Now he grins. "The presentation part can take a longer time than the shooting itself. But I'm happy if I get only a few minutes for myself everyday, I'm much more relaxed if I get to control my time a little bit. That is one of the reasons why I like it here. When the exhibition opens next Saturday I'm going to enjoy meeting people and chatting, it's always fun to get reaction to your work. I'm really looking forward to it. But when the opening is over I'm going to rent a car and drive around the country for a few days. I look forward to that too.

The last time I was here, I had been working a lot. Georg Guðni wasn't at home and I went directly out to the countryside, it was in July and I photographed for 2 days in a row. Almost didn't sleep. That was excellent."

Fame like that doesn't last

The night is coming, we walk downtown and sit down at a coffeehouse. I ask Mortensen if the fame that followed Lord Of The Rings didn't change his life.

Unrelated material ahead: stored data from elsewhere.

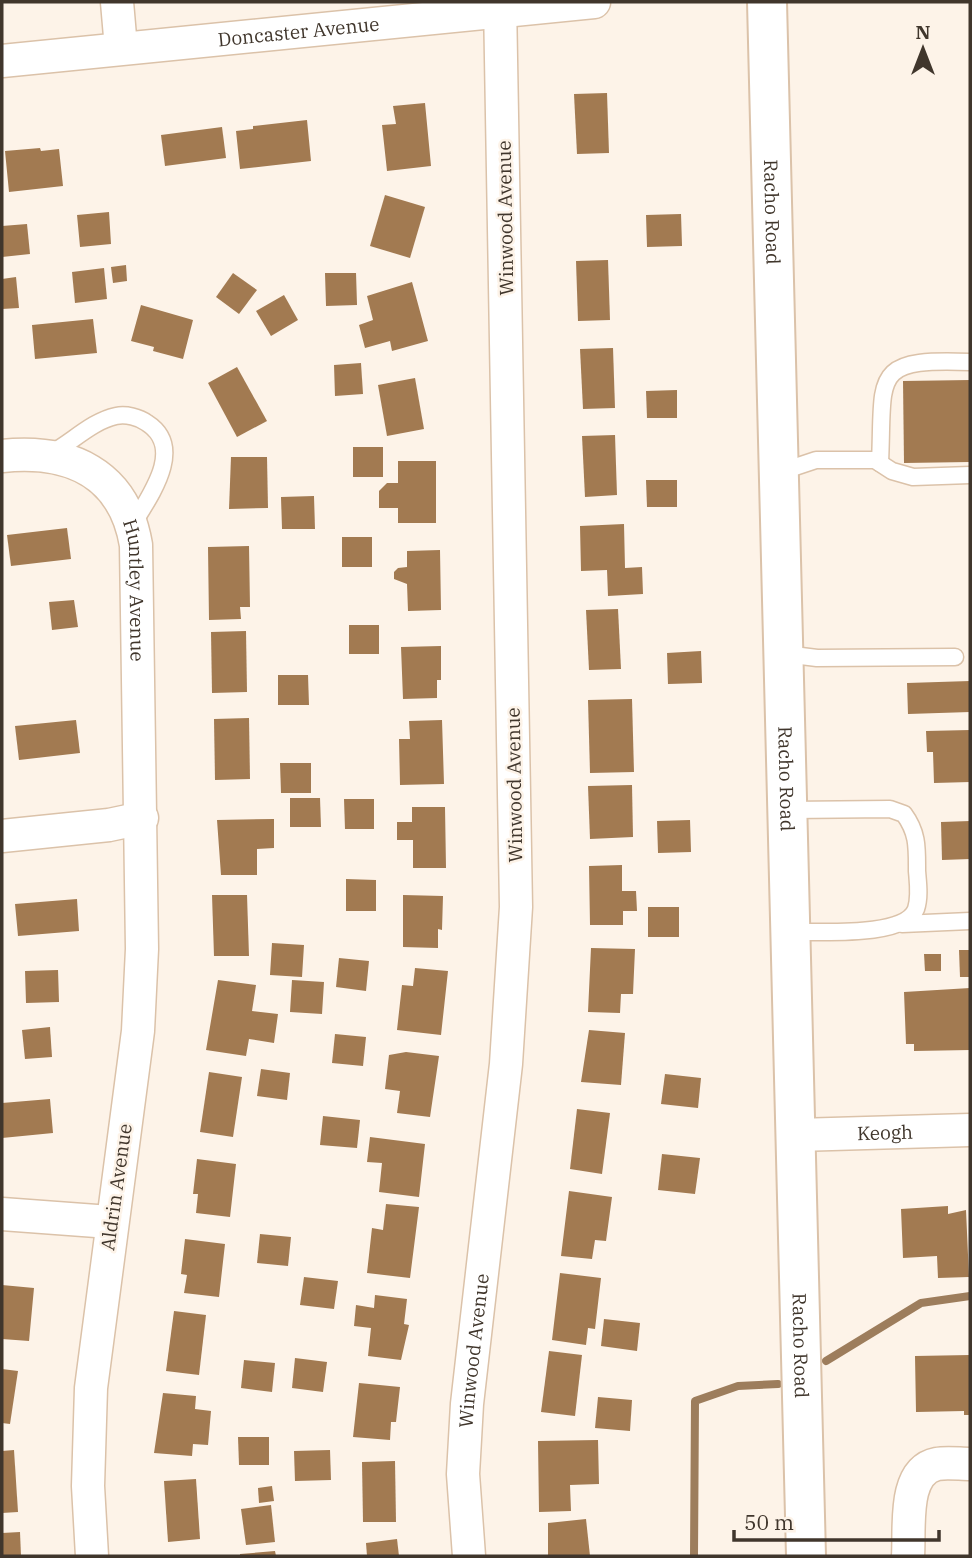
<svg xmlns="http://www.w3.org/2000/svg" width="972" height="1558" viewBox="0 0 972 1558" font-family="'IBM Plex Serif',serif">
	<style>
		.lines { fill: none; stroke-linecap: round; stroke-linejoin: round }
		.stream { stroke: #9d7d5c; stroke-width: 8 }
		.building { fill: #a27a51 }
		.lane-casing { stroke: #dbc2a9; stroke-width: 19 }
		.street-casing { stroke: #dbc2a9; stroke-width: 35 }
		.secondary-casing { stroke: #dbc2a9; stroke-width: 42 }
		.lane { stroke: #fff; stroke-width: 16 }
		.street { stroke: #fff; stroke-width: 32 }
		.secondary { stroke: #fff; stroke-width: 38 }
		.labels { text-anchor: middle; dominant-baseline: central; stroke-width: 5; stroke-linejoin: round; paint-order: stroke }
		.street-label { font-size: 19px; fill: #40362c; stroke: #fdf3e8 }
	</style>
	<rect width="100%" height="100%" fill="#fdf3e8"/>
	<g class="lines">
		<!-- stream -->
		<g class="stream">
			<polyline points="826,1361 921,1303 970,1296"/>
			<polyline points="694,1556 695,1401 738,1386 778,1384"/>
		</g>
	</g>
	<!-- building -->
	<g class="building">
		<polygon points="607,93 609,153 577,154 574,94"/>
		<polygon points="425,103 431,166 387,171 382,125 396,124 393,106"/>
		<polygon points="307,120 311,161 240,169 236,131 253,129 253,126"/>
		<polygon points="222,127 226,158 165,166 161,135"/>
		<polygon points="40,148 41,151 59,149 63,186 9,192 5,151"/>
		<polygon points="385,195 425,207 410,258 370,246"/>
		<polygon points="109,212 111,244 80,247 77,215"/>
		<polygon points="681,214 682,246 647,247 646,215"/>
		<polygon points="27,224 30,254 2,257 2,226"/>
		<polygon points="608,260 610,320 578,321 576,261"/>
		<polygon points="126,265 127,281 113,283 111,267"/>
		<polygon points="104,268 107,299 75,303 72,272"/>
		<polygon points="233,273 257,290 239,314 216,297"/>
		<polygon points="325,273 356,273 357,305 326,306"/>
		<polygon points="16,277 19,308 2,309 2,279"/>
		<polygon points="412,282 428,341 392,351 390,341 365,348 359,325 373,320 367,296"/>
		<polygon points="284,295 298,320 271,336 256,311"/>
		<polygon points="141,305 193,320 183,359 153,351 154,347 131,341"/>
		<polygon points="93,319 97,353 35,359 32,325"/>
		<polygon points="613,348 615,408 583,409 580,349"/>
		<polygon points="361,363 363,394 335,396 334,365"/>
		<polygon points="237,367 267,421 237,437 208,383"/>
		<polygon points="415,378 424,429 387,436 378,385"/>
		<polygon points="970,380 970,462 904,463 903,381"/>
		<polygon points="677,390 677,418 647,418 646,391"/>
		<polygon points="615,435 617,495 585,497 582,436"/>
		<rect x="353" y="447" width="30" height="30"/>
		<polygon points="231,457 267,457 268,508 229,509"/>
		<polygon points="398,461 436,461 436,523 398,523 398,508 379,508 379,491 387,483 398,483"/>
		<polygon points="646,480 677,480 677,507 647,507"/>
		<polygon points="314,496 315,529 282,529 281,497"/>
		<polygon points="624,524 625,568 642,567 643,594 608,596 607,570 581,571 580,526"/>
		<polygon points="67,528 71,559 11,566 7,535"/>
		<rect x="342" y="537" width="30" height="30"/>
		<polygon points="249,546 250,607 240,607 241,619 209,620 208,547"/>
		<polygon points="440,550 441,610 408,611 407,584 394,579 394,572 398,568 407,567 407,551"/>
		<polygon points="74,600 78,627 52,630 49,602"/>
		<polygon points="618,609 621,669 589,670 586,610"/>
		<rect x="349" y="625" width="30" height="29"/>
		<polygon points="246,631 247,692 212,693 211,632"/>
		<polygon points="441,646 441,680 437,680 437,698 403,699 401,647"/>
		<polygon points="701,651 702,683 668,684 667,653"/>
		<polygon points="278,675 308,675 309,705 278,705"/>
		<polygon points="970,681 970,712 908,714 907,683"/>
		<polygon points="632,699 634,772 590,773 588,700"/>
		<polygon points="249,718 250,779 215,780 214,719"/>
		<polygon points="76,720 80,753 19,760 15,726"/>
		<polygon points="442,720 444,784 400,785 399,739 410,739 409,721"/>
		<polygon points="970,730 970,782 934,783 933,752 927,752 926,731"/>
		<polygon points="280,763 311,763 311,793 281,793"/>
		<polygon points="632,785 633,837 590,839 588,786"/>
		<polygon points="290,798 320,798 321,827 290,827"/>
		<polygon points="344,799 374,799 374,829 345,829"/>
		<polygon points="412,807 445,807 446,868 413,868 413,840 397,840 397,822 412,822"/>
		<polygon points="274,819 274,848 257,849 257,875 221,875 217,820"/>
		<polygon points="690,820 691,852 658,853 657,821"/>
		<polygon points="970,821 970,859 942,860 941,822"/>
		<polygon points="622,865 622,891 636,891 637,911 623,911 623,925 590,925 589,866"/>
		<polygon points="346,879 376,880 376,911 346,911"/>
		<polygon points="212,895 247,895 249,956 214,956"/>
		<polygon points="403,895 443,896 442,930 438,929 438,948 403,947"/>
		<polygon points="77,899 79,931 18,936 15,904"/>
		<rect x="648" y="907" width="31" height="30"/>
		<polygon points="272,943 304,945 302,977 270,975"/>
		<polygon points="591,948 635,949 633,994 621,994 620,1013 588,1012"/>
		<polygon points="959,950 970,950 970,977 960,977"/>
		<polygon points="924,954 941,954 941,971 925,971"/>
		<polygon points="339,958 369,961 366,991 336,987"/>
		<polygon points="415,968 448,971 441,1035 397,1030 402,985 413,986"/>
		<polygon points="58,970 59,1002 26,1003 25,971"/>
		<polygon points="218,980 256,985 252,1011 278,1014 274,1043 249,1039 246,1056 206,1050"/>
		<polygon points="292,980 324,982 322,1014 290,1012"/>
		<polygon points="970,988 970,1050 914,1051 914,1044 906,1044 904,992"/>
		<polygon points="50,1027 52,1057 25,1059 22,1030"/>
		<polygon points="589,1030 625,1033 621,1085 581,1082"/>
		<polygon points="335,1034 366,1037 363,1066 332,1063"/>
		<polygon points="406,1052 439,1056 430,1117 397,1113 400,1091 385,1089 389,1055"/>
		<polygon points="261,1069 290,1073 287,1100 257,1096"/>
		<polygon points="209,1072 242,1077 233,1137 200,1132"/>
		<polygon points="665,1074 701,1078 698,1108 661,1104"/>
		<polygon points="50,1099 53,1133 2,1138 2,1103"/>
		<polygon points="577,1109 610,1113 602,1174 570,1169"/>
		<polygon points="323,1116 360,1120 357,1148 320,1145"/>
		<polygon points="370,1137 425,1144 419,1197 379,1192 382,1163 367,1162"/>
		<polygon points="662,1154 700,1158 695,1194 658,1190"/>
		<polygon points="197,1159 236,1164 230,1217 196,1213 198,1194 193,1194"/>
		<polygon points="569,1191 612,1197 606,1241 595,1240 592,1259 561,1256"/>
		<polygon points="386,1204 419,1207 410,1278 367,1273 372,1228 383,1230"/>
		<polygon points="948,1206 948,1214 966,1210 969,1277 938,1278 937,1256 903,1258 901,1209"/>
		<polygon points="260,1234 291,1237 288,1266 257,1263"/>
		<polygon points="185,1239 225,1244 219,1297 184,1293 187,1275 181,1274"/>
		<polygon points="560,1273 601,1278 595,1329 588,1328 586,1345 552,1340"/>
		<polygon points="304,1277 338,1281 334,1309 300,1305"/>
		<polygon points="2,1285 34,1288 29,1341 2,1339"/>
		<polygon points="375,1295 407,1299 404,1324 409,1325 401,1360 368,1356 371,1328 354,1326 356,1305 374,1308"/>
		<polygon points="174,1311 206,1315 199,1375 166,1371"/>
		<polygon points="604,1319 640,1323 637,1351 601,1346"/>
		<polygon points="549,1351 582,1355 575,1416 541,1412"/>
		<polygon points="970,1355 970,1415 964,1415 964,1411 916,1412 915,1356"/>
		<polygon points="295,1358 327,1362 323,1392 292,1388"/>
		<polygon points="244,1360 275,1363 272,1392 241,1388"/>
		<polygon points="2,1369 18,1371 10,1424 2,1423"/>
		<polygon points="359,1383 400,1387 396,1422 391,1422 390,1440 353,1437"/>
		<polygon points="163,1393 196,1396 195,1409 211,1411 208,1445 193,1444 192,1456 154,1453"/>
		<polygon points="598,1397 632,1400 630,1431 595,1428"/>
		<polygon points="238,1437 269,1437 269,1465 239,1465"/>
		<polygon points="598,1440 599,1484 570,1485 571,1511 539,1512 538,1441"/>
		<polygon points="14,1450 18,1512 2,1513 2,1451"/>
		<polygon points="330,1450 331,1480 295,1481 294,1451"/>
		<polygon points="395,1461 396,1522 363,1522 362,1462"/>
		<polygon points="196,1479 200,1539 168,1542 164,1481"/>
		<polygon points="272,1486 274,1501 259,1503 258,1488"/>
		<polygon points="271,1505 275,1542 246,1545 241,1509"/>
		<polygon points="586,1519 590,1556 548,1556 548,1523"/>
		<polygon points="20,1532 21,1556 2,1556 2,1533"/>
		<polygon points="397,1539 399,1556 367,1556 366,1543"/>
		<polygon points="275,1551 276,1556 240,1556 240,1554"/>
	</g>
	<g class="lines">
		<!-- lane casing -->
		<g class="lane-casing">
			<g id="lane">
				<path d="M50 454C71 443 92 421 116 416 126 414 139 417 147 423 186 448 149 497 133 524"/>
				<path d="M880 463C884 375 870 358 970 362"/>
				<polyline points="780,472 816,460 875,460 892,471 913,477 970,475"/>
				<polyline points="785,654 817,658 955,657"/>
				<path d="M789 810 890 809 904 814C918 833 917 848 917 871 918 883 920 897 916 909 905 938 819 931 792 932"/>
				<polyline points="902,924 970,921"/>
			</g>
		</g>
		<!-- street casing -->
		<g class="street-casing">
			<g id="street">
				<polyline points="117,2 121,48"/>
				<path id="s1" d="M2 61 594 2"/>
				<path id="s2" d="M2 456C70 449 124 473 136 545L142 949 138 1031 91 1388 88 1486 92 1556"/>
				<polyline points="2,836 109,825 142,818"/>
				<path id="s3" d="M797 1135 970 1130"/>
				<polyline points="2,1214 110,1222"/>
				<path id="s4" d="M469 1556 463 1474 467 1404 506 1064 516 907 500 2"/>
				<path d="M908 1556C910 1529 902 1471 937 1464 947 1462 960 1464 970 1464"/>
			</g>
		</g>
		<!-- secondary casing -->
		<g class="secondary-casing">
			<g id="secondary">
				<path id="s5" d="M767 2 806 1556"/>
			</g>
		</g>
		<!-- lane -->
		<use href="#lane" class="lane"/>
		<!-- street -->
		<use href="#street" class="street"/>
		<!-- secondary -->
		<use href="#secondary" class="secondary"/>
	</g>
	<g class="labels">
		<!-- street labels -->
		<g class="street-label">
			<text stroke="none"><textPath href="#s1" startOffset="298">Doncaster Avenue</textPath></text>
			<text stroke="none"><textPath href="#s5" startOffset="210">Racho Road</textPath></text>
			<text transform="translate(505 218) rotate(-91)">Winwood Avenue</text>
			<text stroke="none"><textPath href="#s2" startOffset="226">Huntley Avenue</textPath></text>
			<text stroke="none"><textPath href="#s5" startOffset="777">Racho Road</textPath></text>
			<text transform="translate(514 785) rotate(-91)">Winwood Avenue</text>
			<text stroke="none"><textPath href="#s3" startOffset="88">Keogh</textPath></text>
			<text transform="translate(116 1187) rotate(-82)">Aldrin Avenue</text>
			<text stroke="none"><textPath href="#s5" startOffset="1344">Racho Road</textPath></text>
			<text stroke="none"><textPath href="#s4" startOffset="206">Winwood Avenue</textPath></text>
		</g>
	</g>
	<!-- border -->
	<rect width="972" height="1558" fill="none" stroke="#40362c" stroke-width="7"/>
	<!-- north arrow -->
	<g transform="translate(923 49)" stroke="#fdf3e8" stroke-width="5" paint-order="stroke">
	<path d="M0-5L12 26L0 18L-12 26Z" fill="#40362c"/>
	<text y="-10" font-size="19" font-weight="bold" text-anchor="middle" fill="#40362c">N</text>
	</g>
	<!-- scale -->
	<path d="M734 1530v10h205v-10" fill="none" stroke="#40362c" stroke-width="3.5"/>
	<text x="744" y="1530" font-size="21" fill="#40362c" stroke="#fdf3e8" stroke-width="5" paint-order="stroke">50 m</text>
</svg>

"Yes," he says, "people sometimes recognize me on the streets but in Denmark and Iceland it doesn't matter that much. People are usually polite and let me be. Then there are other places that I have been in, like Argentina and Spain where people can get really crazy." He laughs and shakes his head. "It can be fun though, in a way.

Fortunately fame like that doesn't last. I've always been lucky these last years to be in movies that people appraise but don't get crazy over.

Dreams about becoming famous wasn't what got me into acting to begin with, but the dream about telling stories. Of course it is fun when people say that they are happy with your work, just like you want people to like your photos rather than find them horrible. I have an ego like everyone else but that doesn't mean that you are looking for fame like the one that we got in The Lord Of The Rings.

The world's attention fades soon unless you do something to keep you in the spotlight, but that also means that you would have to be in the most notable movies. Movies are a wide world, you could just stay there and learn more and more but I want to do something more. Now I have a few books by other artists that I have to put together and publish.

Your fame in movies must help with making your dreams come true, like financing your publishing company.

"I've been lucky in life. But it is a matter of how you work with it. I'm always trying to learn and use the opportunity that comes along, stay in contact with the people around me - and it is so interesting and rewarding to work with art."

When we walk out of the coffeehouse a man comes up to us. I'm thinking that he must be going to ask Viggo Mortensen for an autograph - but he just wants to give us some advert from the strip place next to the coffee shop. "There you see," Viggo Mortensen says laughing, "everyone is so polite in Iceland."